Corporate America is going through its first revenue and earnings recession in seven years, a bad omen for the broader economy.
“The only way to keep earnings from falling off the cliff in this environment is for companies to dive head-first into cost cutting,”
writes financial blogger Wolf Richter on his Wolf Street website. “Many have already started that process. Their announcements, including layoffs, are hitting the headlines on a daily basis.”
He cites FactSet data that show revenues have fallen 3.5 percent from a year earlier among the S&P 500 companies that have reported fourth quarter results.
“Revenue declines are stretching across four quarters in a row, a feat that has been accomplished for the last time during the depth of the financial crisis,” Richter writes.
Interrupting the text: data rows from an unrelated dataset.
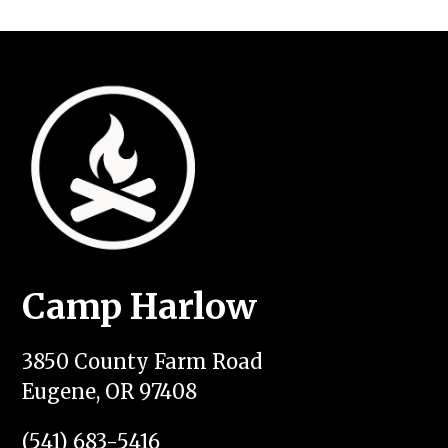
Camp Harlow
3850 County Farm Road
Eugene, OR 97408
(541) 683-5416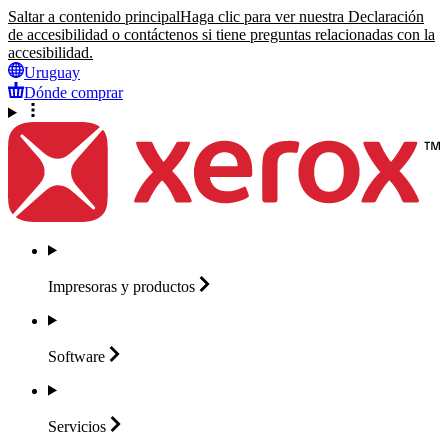
Saltar a contenido principal
Haga clic para ver nuestra Declaración
de accesibilidad o contáctenos si tiene preguntas relacionadas con la
accesibilidad.
Uruguay
Dónde comprar
Impresoras y
productos
Software
Servicios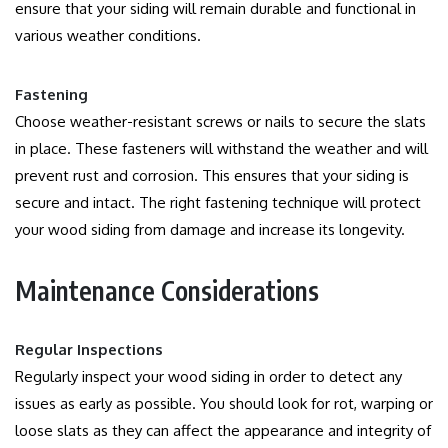
ensure that your siding will remain durable and functional in
various weather conditions.
Fastening
Choose weather-resistant screws or nails to secure the slats
in place.
These fasteners will withstand the weather and will
prevent rust and corrosion. This ensures that your siding is
secure and intact.
The right fastening technique will protect
your wood siding from damage and increase its longevity.
Maintenance Considerations
Regular Inspections
Regularly inspect your wood siding in order to detect any
issues as early as possible.
You should look for rot, warping or
loose slats as they can affect the appearance and integrity of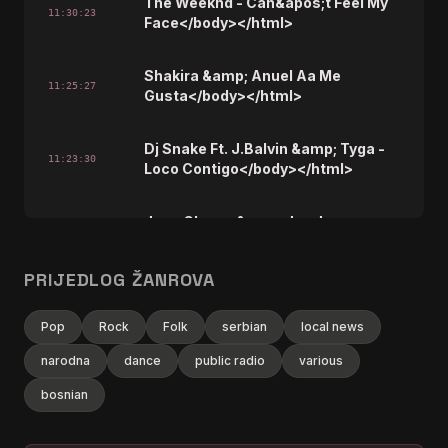
The Weeknd - Can&apos;t Feel My
11:30:23
Face</body></html>
Shakira &amp; Anuel Aa Me
11:25:27
Gusta</body></html>
Dj Snake Ft. J.Balvin &amp; Tyga -
11:23:30
Loco Contigo</body></html>
Jess Glynne &amp; Jax Jones -
11:20:19
One Touch</body></html>
PRIJEDLOG ŽANROVA
OneRepublic - Rescue Me</body>
11:18:25
</html>
Pop
Rock
Folk
serbian
local news
narodna
dance
public radio
various
Ariana Grande - No Tears Left To
11:13:28
Cry</body></html>
bosnian
OneRepublic - If I Lose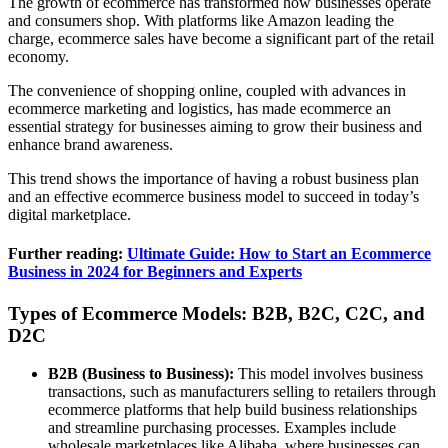
The growth of ecommerce has transformed how businesses operate
and consumers shop. With platforms like Amazon leading the
charge, ecommerce sales have become a significant part of the retail
economy.
The convenience of shopping online, coupled with advances in
ecommerce marketing and logistics, has made ecommerce an
essential strategy for businesses aiming to grow their business and
enhance brand awareness.
This trend shows the importance of having a robust business plan
and an effective ecommerce business model to succeed in today’s
digital marketplace.
Further reading:
Ultimate Guide: How to Start an Ecommerce
Business in 2024 for Beginners and Experts
Types of Ecommerce Models: B2B, B2C, C2C, and
D2C
B2B (Business to Business):
This model involves business
transactions, such as manufacturers selling to retailers through
ecommerce platforms that help build business relationships
and streamline purchasing processes. Examples include
wholesale marketplaces like Alibaba, where businesses can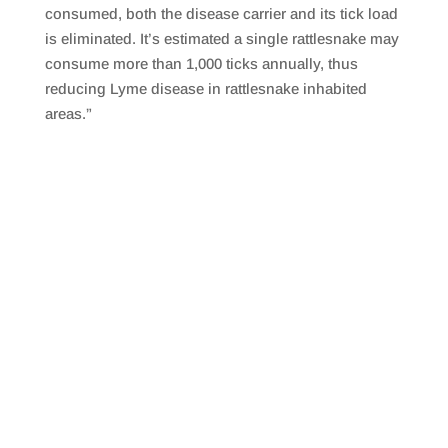
consumed, both the disease carrier and its tick load
is eliminated. It’s estimated a single rattlesnake may
consume more than 1,000 ticks annually, thus
reducing Lyme disease in rattlesnake inhabited
areas.”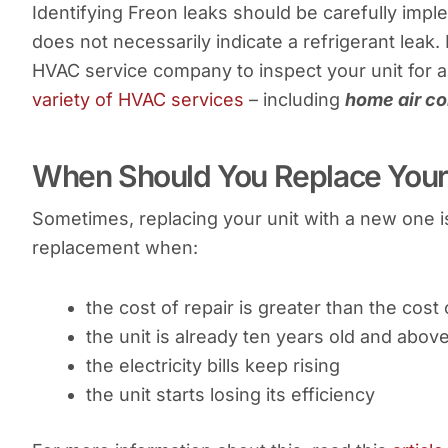
Identifying Freon leaks should be carefully impl
does not necessarily indicate a refrigerant leak.
HVAC service company to inspect your unit for a 
variety of HVAC services
– including
home air co
When Should You Replace Your 
Sometimes, replacing your unit with a new one i
replacement when:
the cost of repair is greater than the cost
the unit is already ten years old and abov
the electricity bills keep rising
the unit starts losing its efficiency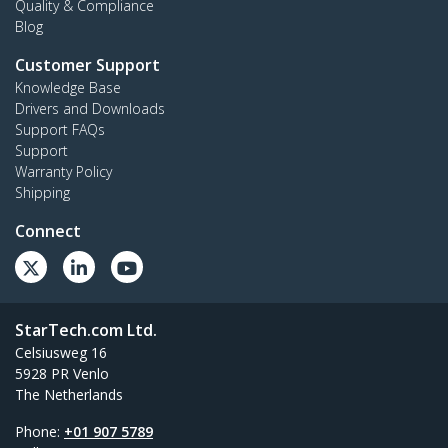
Quality & Compliance
Blog
Customer Support
Knowledge Base
Drivers and Downloads
Support FAQs
Support
Warranty Policy
Shipping
Connect
StarTech.com Ltd.
Celsiusweg 16
5928 PR Venlo
The Netherlands
Phone:
+01 907 5789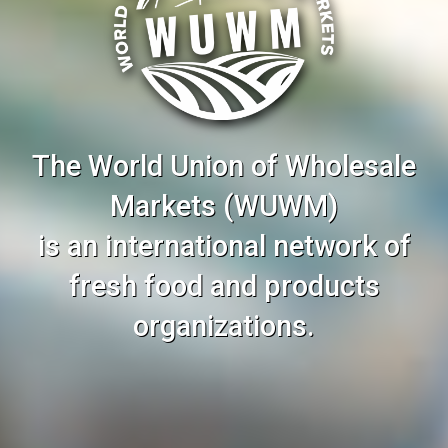
The World Union of Wholesale
Markets (WUWM)
is an international network of
fresh food and products
organizations.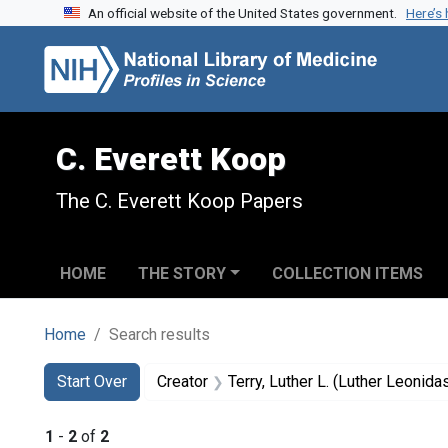
An official website of the United States government.
Here’s
Skip to search
Skip to main content
Skip to first result
C. Everett Koop
The C. Everett Koop Papers
HOME
THE STORY
COLLECTION ITEMS
Home
Search results
Search
Search Constraints
You searched for:
Start Over
Creator
Terry, Luther L. (Luther Leonid
1
-
2
of
2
The global economy in 2008 suffered its steepest decline since the Great Depression as the housing bubble deflated and investment bank Lehman Brothers Holdings Inc. filed for the biggest bankruptcy in history.
Unemployment climbed to a 26-year high of 10 percent and the Federal Reserve responded by
cutting interest rates to a record low near zero percent.
Part of this year’s sales and profit recession can be attributed to the energy industry, which is suffering from a nearly 70 percent collapse in oil prices since mid-2014. Excluding drillers, earnings for S&P 500 companies grew “a measly 0.9 percent,” Richter says.
He says profits would be much worse if the health care industry, which makes up nearly one-fifth of the U.S. economy, were excluded.
“Runaway health-care expenses that consumers and companies have been complaining about for decades are revenues to the industry,” Richter says. “Much of it shows up in ‘consumer spending.’ Given the powerful lobbying by the industry and the absurd dollars involved, no one is going to do anything about the industry’s monopolistic or oligopolistic structures.”
Looking ahead, Wall Street strategists on average estimate S&P 500 earnings will grow by 5 percent in 2016 and 13 percent the following year.
“But reality is now. And now revenues and earnings are declining,” Richter writes.
Data today showed that U.S. factory activity appeared to stabilize in January, but a recovery is unlikely in the near term as exporters grapple with a strong dollar and lower oil prices force energy firms to cut spending,
Reuters reports.
The Institute for Supply Management said its index of national factory activity increased 0.2 percentage point to a reading of 48.2 last month, the fourth straight month of contraction. A reading below 50 indicates a contraction in manufacturing. However, the index remains above the 43.1 threshold which is associated with a recession, Reuters says.
Manufacturing makes up 12 percent of the economy.